Alistair Dawber
London Independent
Sunday, January 17th, 2010
The British pharmaceuticals giant GlaxoSmithKline has confirmed it is in talks with several countries keen to reduce their orders of its swine flu vaccine Pandemrix. The Belgian government yesterday became the latest to tell the company that it was paring back its requirement.
The health ministry in Brussels said it would be cutting its order by about €33m (£29m) after initially asking for 12.6 million doses of Pandemrix. The cancellation comes after a host of countries in the northern hemisphere told the pharmaceuticals industry that there was insufficient demand for the treatment. Britain, France, Germany, Spain and the US have all indicated in the past two weeks that they will be renegotiating their deals.

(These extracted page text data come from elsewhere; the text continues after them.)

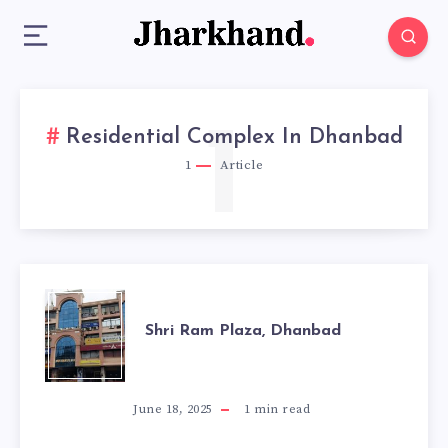
1
Residential Complex In Dhanbad
1
Article
SHRI
Shri Ram Plaza, Dhanbad
RAM
PLAZA,
June 18, 2025
1
min read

Demand for vaccines to combat H1N1 influenza has fizzled out because the pandemic has proven to be less aggressive than was first feared. Regulators who initially indicated that two vaccinations would be needed by each swine flu patient now say that one dose is sufficient. Analysts predict that European governments could return or cancel up to 50 per cent of what they ordered, which could reduce GSK’s income from Pandemrix by £300m.
Andrew Witty, the chief executive of GSK, said in October that forecasts for about £1bn in sales of Pandemrix in the fourth quarter were “pretty close to being right”. However, since he made his remarks a number of analysts have lowered the estimates. Credit Suisse, for example, cut its forecasts for GSK’s 2009 and 2010 sales by $800m.